Ce qui est amusant c’est que la main gauche d’Hillary Clinton, tenant un stylo bleu, est appuyé sur un carnet de rendez-vous, posé sur un classeur qui contient des codes secrets. Comme dans n’importe quelle portrait classique, elle tient en main la preuve de son pouvoir. Alors que le Président, lui, se tient à côté du sac en papier – avec entre autres, cinq rayures oranges – qui devait envelopper du Pop corn. Je note que le tirage venu d’une imprimante couleurs, posé sur l’ordinateur de la Secrétaire d’État a été traité pour que personne ne puisse comprendre ce que cette photo montrait. Les petits carrés, les pixels qui rendent flou le sens de l’image renvoient aux décorations du seul personnage qui reste calme en travaillant. Sa plaque d’identification à l’air d’un gag, il s’appelle Webb, et c’est le seul à rester branché à son ordinateur. C’est le commandant général adjoint pour les opérations spéciales. Il semble être très concentré pour ne pas écrire de bêtises. À côté de lui, juste avant Hillary Clinton, je suppose que le conseiller adjoint à la sécurité nationale, Denis McDonough porte autour du cou son identification : secret service est écrit sur le ruban qui lui permet d’avoir une clef USB suspendue et disponible.Il a la bouche entrouverte, avec un petit rictus au bord des lèvres. Il croise les bras dans une position défensive, comme Robert Gates (secrétaire d'Etat à la défense) flou au premier plan. Croiser les bras, c’est une attitude de refus, tous ceux qui adoptent cette attitude cherchent à se protéger des images qu’ils voient. Ils ne veulent pas montrer leur émotion, ce refus participe de la dramatisation de la scène.

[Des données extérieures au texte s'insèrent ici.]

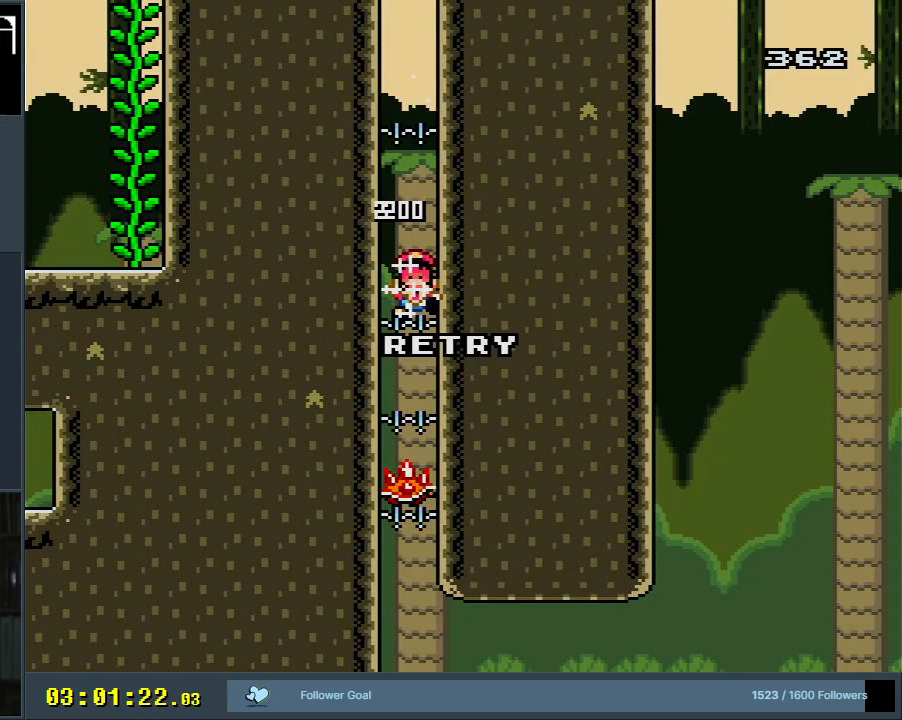
{"buttons": ["A", "X", "DPAD_RIGHT"], "events": [[300, "A", "down"], [300, "DPAD_RIGHT", "down"], [300, "X", "down"]]}
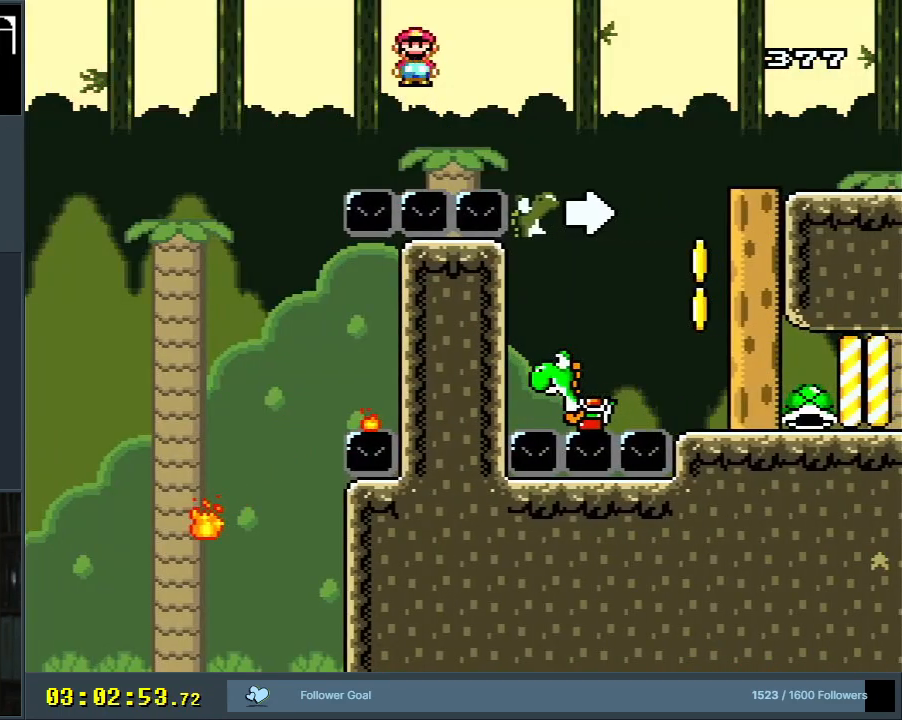
{"buttons": ["Y", "DPAD_RIGHT"], "events": [[67, "A", "up"], [150, "X", "up"], [150, "Y", "down"], [183, "DPAD_RIGHT", "up"], [283, "DPAD_LEFT", "down"], [417, "DPAD_LEFT", "up"], [467, "DPAD_RIGHT", "down"]]}
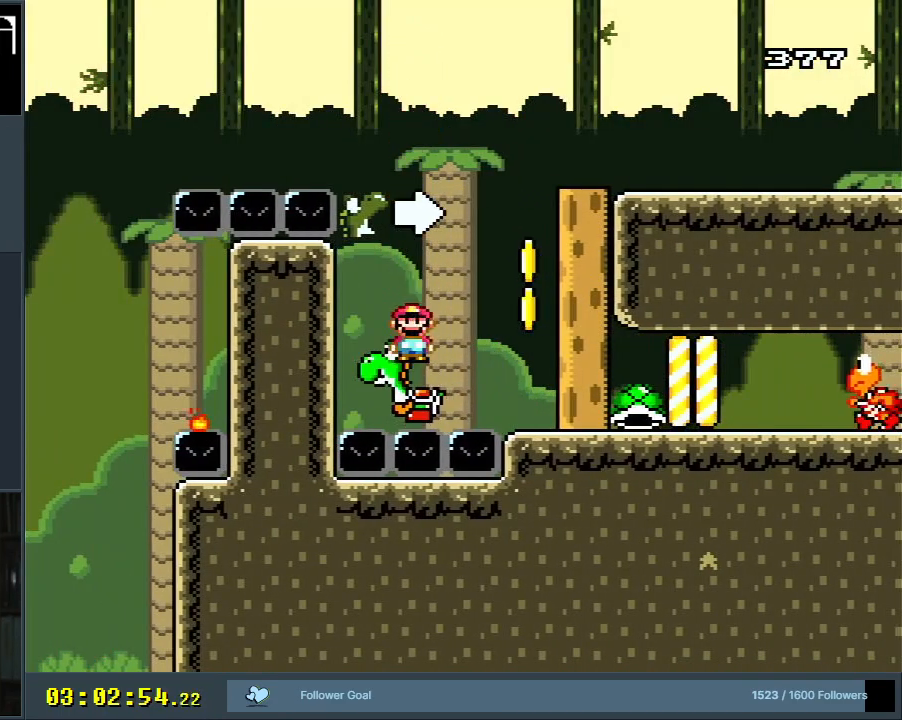
{"buttons": ["Y", "DPAD_RIGHT"], "events": [[217, "Y", "up"], [283, "Y", "down"]]}
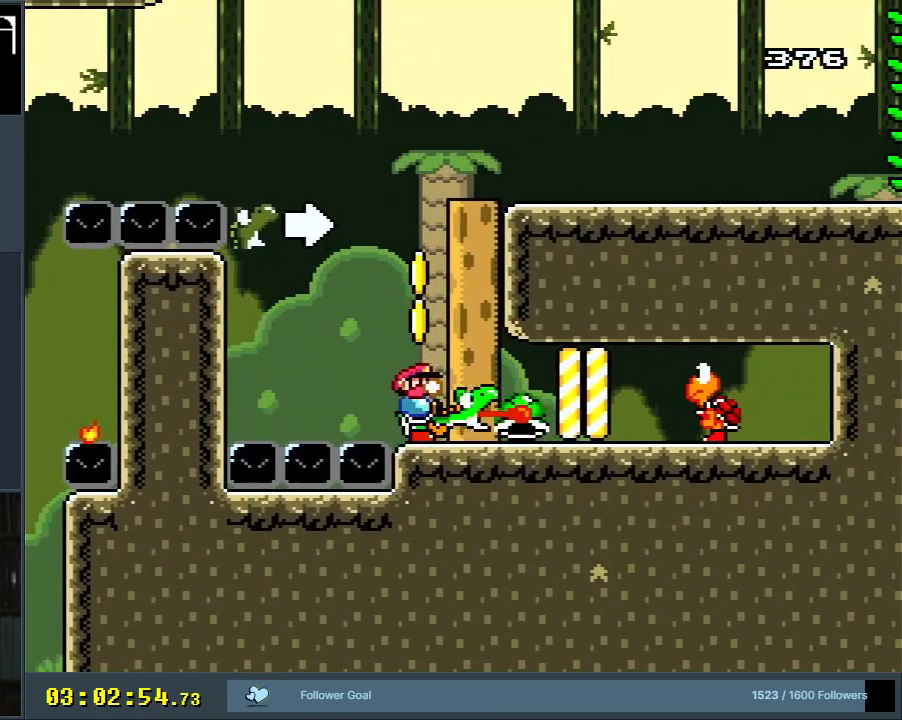
{"buttons": ["Y"], "events": [[50, "DPAD_RIGHT", "up"], [67, "B", "down"], [300, "Y", "up"], [433, "B", "up"], [433, "Y", "down"]]}
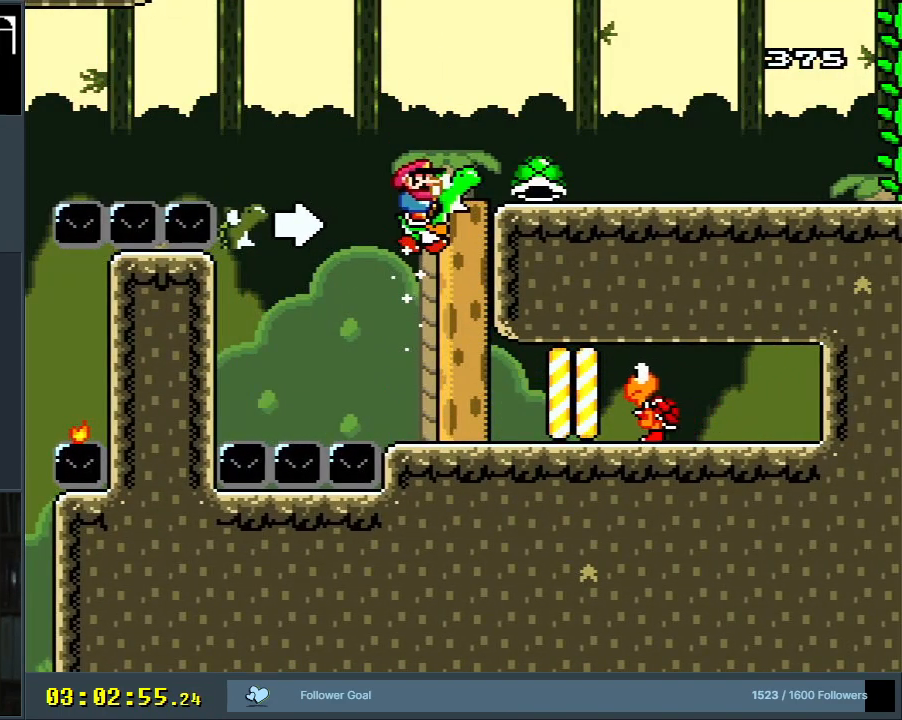
{"buttons": ["Y"], "events": [[100, "Y", "up"], [267, "Y", "down"]]}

Debout, à partir de la gauche: Mike Mullen, l’amiral et chef d'Etat major des armées américains, a une attitude toute militaire, comme au repos, concerné mais les mains dans le dos, il semble ne voir cela que d’un point de vue professionnelle. Tom Donilon, conseiller à la sécurité nationale, lève le menton dans une attitude virile, mais il est visiblement ému. Bill Daley, secrétaire général de la Maison-Blanche se pince les lèvres, comme s’il se disait qu’il préférerait ne pas être présent ; Tony Binken, conseiller à la sécurité nationale auprès du vice-président et Audrey Tomason directrice du contre-terrorisme ont tous les deux l’air très inquiet et affecté ; John Brennan, assistant du Président pour la sécurité intérieure et le Contre-terrorisme et James Clapper directeur du renseignement national ont le regard assuré de travailleurs en pleine concentration. Cette image doit permettre d’être le support d’une histoire, l’histoire d’une Amérique qui gagne, grâce au travail de tous. Personne ne tire la couverture à lui. Chacun modestement est à son poste, Ben Laden n’existe déjà plus, c’est la puissance de l’Amérique qui compte.

 

Une dernière remarque, les dates historiques semblent être choisies pour changer l’histoire même. Le 11 septembre 2001 aurait pu effacer des mémoires le coup d’État au Chili. La mort de Ben Laden permettra-t-elle d’oublier la fête du travail ? Certainement pas, puisque même cette image proclame l’importance du travail bien fait.